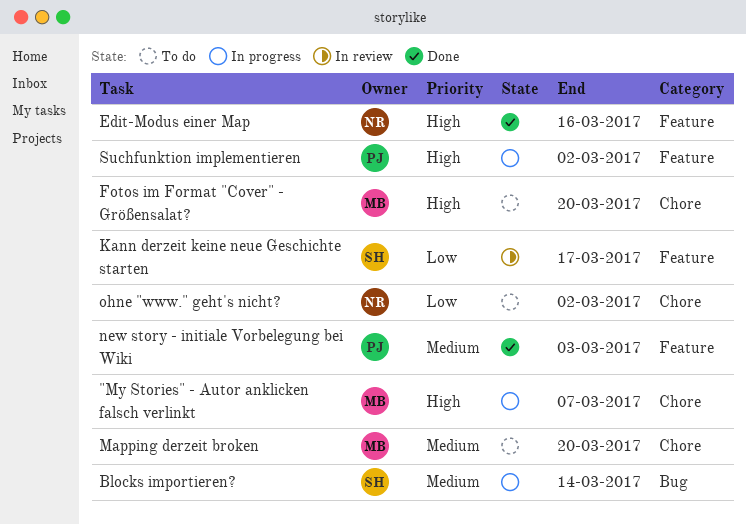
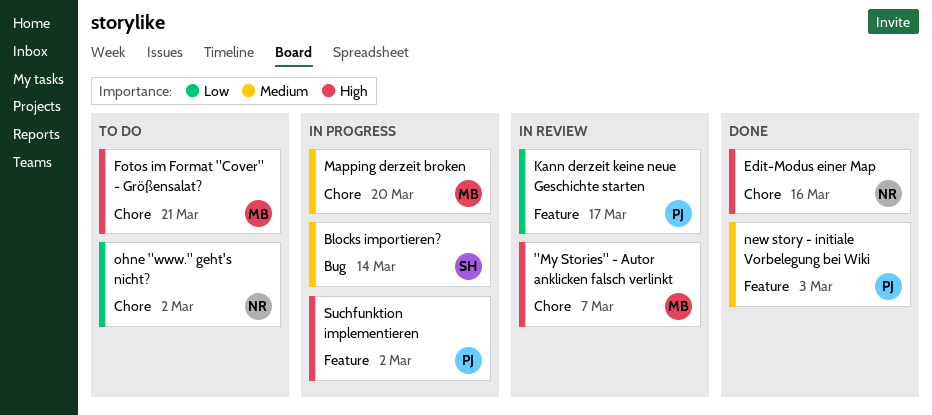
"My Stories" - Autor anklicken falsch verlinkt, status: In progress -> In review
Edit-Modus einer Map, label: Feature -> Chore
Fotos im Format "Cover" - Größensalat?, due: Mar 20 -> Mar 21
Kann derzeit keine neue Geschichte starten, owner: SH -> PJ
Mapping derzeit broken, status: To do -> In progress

═══

→ PROBLEM STATEMENT
All records above are to be output verbatim, with their pictures omitted.

→ WORKED SOLUTION
"My Stories" - Autor anklicken falsch verlinkt, status: In progress -> In review
Edit-Modus einer Map, label: Feature -> Chore
Fotos im Format "Cover" - Größensalat?, due: Mar 20 -> Mar 21
Kann derzeit keine neue Geschichte starten, owner: SH -> PJ
Mapping derzeit broken, status: To do -> In progress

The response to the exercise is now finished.